Семь дней напролет, с раннего утра до позднего вечера, длились совещания, но все еще нельзя было и помышлять о каком-нибудь решении. Князь в совершенном нетерпении то и дело посылал передать им, что должны же они, черт подери, наконец измыслить что-нибудь путное. Но это нисколько не помогало.
Естествоиспытатель исследовал, насколько было возможно, сложение Циннобера, измерил высоту и ширину его горба и представил капитулу точнейшие на сей счет вычисления. Он-то и предложил наконец призвать на совещание театрального портного.
Как ни странно было это предложение, его приняли единогласно, - в таком все находилось беспокойстве и страхе. Театральный портной, господин Кеэс, был человек чрезвычайно пронырливый и лукавый. Едва только ему изложили, в чем состояло затруднение, едва он поглядел на вычисления естествоиспытателя, как у него уже было под рукой великолепнейшее средство укрепить орденскую ленту на надлежащем месте.
А именно - на груди и на спине нужно нашить известное число пуговиц и к ним пристегивать орденскую ленту. Произведенный опыт удался на славу.
Князь был в восхищении и одобрил предложение капитула отныне учредить для ордена Зелено-пятнистого тигра несколько различных степеней - по числу пуговиц, с коими его жалуют. Например, орден Зелено-пятнистого тигра с двумя пуговицами, с тремя пуговицами и так далее. В виде особого отличия, какого никто другой не смел домогаться, министр Циннобер получил орден с двадцатью алмазными пуговицами, ибо как раз двадцать пуговиц потребовало его удивительное телосложение.
Портной Кеэс получил орден Зелено-пятнистого тигра с двумя золотыми пуговицами, и так как сам князь, несмотря на помянутую счастливую выдумку, считал его плохим портным и потому не хотел у него одеваться, то он был пожалован чином действительного тайного обер-костюмера князя.
Доктор Проспер Альпанус задумчиво глядел из окна своего сельского дома в парк.

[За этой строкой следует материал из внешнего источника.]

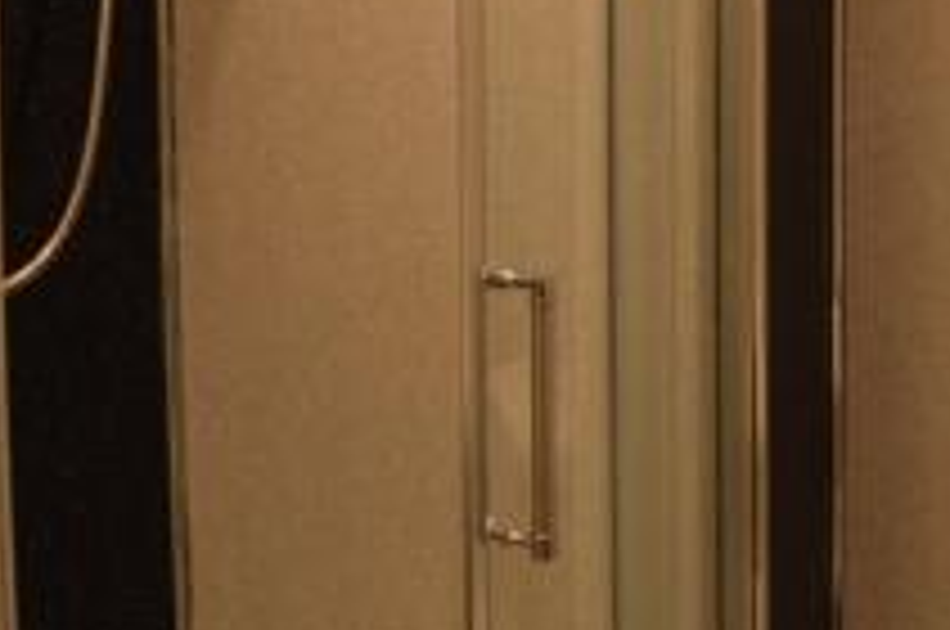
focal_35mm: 61
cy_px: 2
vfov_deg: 21.4
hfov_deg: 31.3
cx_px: 869
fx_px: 1607
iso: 400
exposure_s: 1/60
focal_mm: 18
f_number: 4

Всю ночь напролет он был занят тем, что составлял гороскоп Бальтазара, а при этом разузнал кое-что и относительно маленького Циннобера. Но всего важнее для него было то, что случилось с малышом в саду, когда его подстерегли Пульхер и Адриан. Проспер Альпанус намеревался было кликнуть своих единорогов, чтобы они подали раковину, так как он хотел отправиться в Хох-Якобсхейм, как вдруг загремела карета и остановилась подле решетчатых ворот парка. Доложили, что канонисса фон Розеншен желает поговорить с господином доктором.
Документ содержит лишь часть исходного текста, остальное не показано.